楽しんだっていいじゃない、だって人間だもの。

 

 

 

ーーーーーー

 

 

 

「貴一さんはどうなると思うんですの?」

「それはまあ…千棘エンドじゃないかなぁ。」

「なんで人の恋愛をギャルゲっぽく言うんですかこの人は。」

「まあいいじゃない、小野寺も頑張ったんだよ…ただ遅すぎたんだ。」

「またわかったようなわかってないような台詞を…。かくいう私も貴一さんと同じ意見ですけどね。」

「同じかよ、それじゃあ面白みないねえ、賭けにならないじゃん。」

「賭けていいような内容じゃないでしょ?」

「冗談だって。こう見えても俺、賭けには強いんだから。」

「へー、その心は?」

「勇気出して告白してOKもらったり?みたいな。」

「みたいな?ってそのどや顔いらっとしますわね。」

「そういうところも好きなんでしょ?」

「いや、ないですわ。」

「ひどいよ、万理ぇもーん!」

「誰が最近体重増えたですか丸くなったですか、ギルティですわ!」

「理不尽だあー!」

 

 

 

手と手をつなぐまっすぐのびた重なる影。

自分達に出来る事はあくまで見届ける事だけなのだから。

人それぞれ異なった物語がそこにはあるのだから。

 

 

楽には楽の、小野寺には小野寺の、桐崎さんには桐崎さんの物語があるのだから。

そして自分にも…。

 

 

 

「なあ、万里花。」

「ん?なんですの?」

「呼んでみただけ。」

「ふふっ、なんですかそれは。」

「なんつーかさ、万里花には感謝してるんだよこれでも。」

「急にどうしたんですか貴一さん、頭でも打ちましたか?」

「おいおい。たださ…お前がいたから変わったというか、怠惰でただ無為に時を過ごしてた自分に光が射したというか、お前がいたから二見貴一としての物語が始まったんだなって思うんだよね。」

「ちょっと何言ってるかわかんないとか恥ずかしい台詞禁止とか言いたいけれど、なんとなく!なんとなくわかりますわ。あと…。」

「あと?」

「あなた…怠惰ですねぇ?」

「似てない!絶望的に似てない!ただ可愛いだけだよ。」

「なんですかこの素直に喜べないこの気持ちは。」

「さあねえ。」

 

 

 

 

 

「まさかここまでゾッコンになるとは…自分でも驚きだよなあ。
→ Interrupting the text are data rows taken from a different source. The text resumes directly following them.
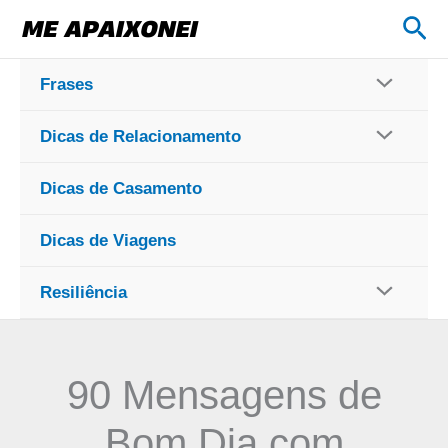
Ir
Pes
para
o
Frases
conteúdo
Dicas de Relacionamento
Dicas de Casamento
Dicas de Viagens
Resiliência
90 Mensagens de
Bom Dia com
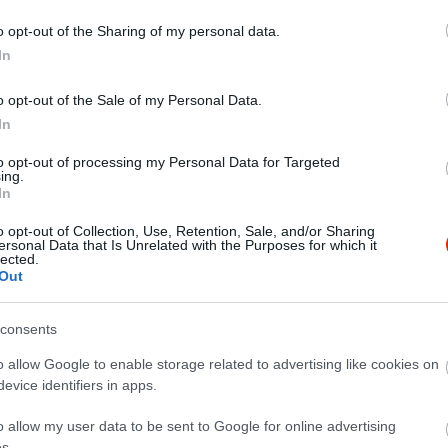
o opt-out of the Sharing of my personal data.
In
o opt-out of the Sale of my Personal Data.
In
to opt-out of processing my Personal Data for Targeted
ing.
In
o opt-out of Collection, Use, Retention, Sale, and/or Sharing
ersonal Data that Is Unrelated with the Purposes for which it
lected.
tterem kedves, gyors felszolgálókkal. Menüt ettünk ami olcsó és 
Out
tunk, hogy csak na! Semmi mócsing, csak a jól elkészített husi. A
mot érdemel!
consents
o allow Google to enable storage related to advertising like cookies on
evice identifiers in apps.
o allow my user data to be sent to Google for online advertising
s.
」

「貴一さん何か言いました?」

「いんや、なんでもないよ?」

「まあ、私地獄耳なんで聞こえてましたけどね。」

「んなっ!?」

「私をただの難聴系ヒロインとは思わないことですわ!オホホホ!」

「どんなキャラだよ。いやそうじゃない、そろそろ楽さん正念場だから万里花さんや口チャックね。」

「かしこまりましたわ。」

 

 

 

さあ、どうなるか…。

お互いでイヤホンを片耳ずつあてて音声を聴くのだった。

 

 

 




ジョジョ5部を久しぶりに読み返し。
暗殺チームのスタンド強いよなあやっぱり。
プロシュートの兄貴、いいよね。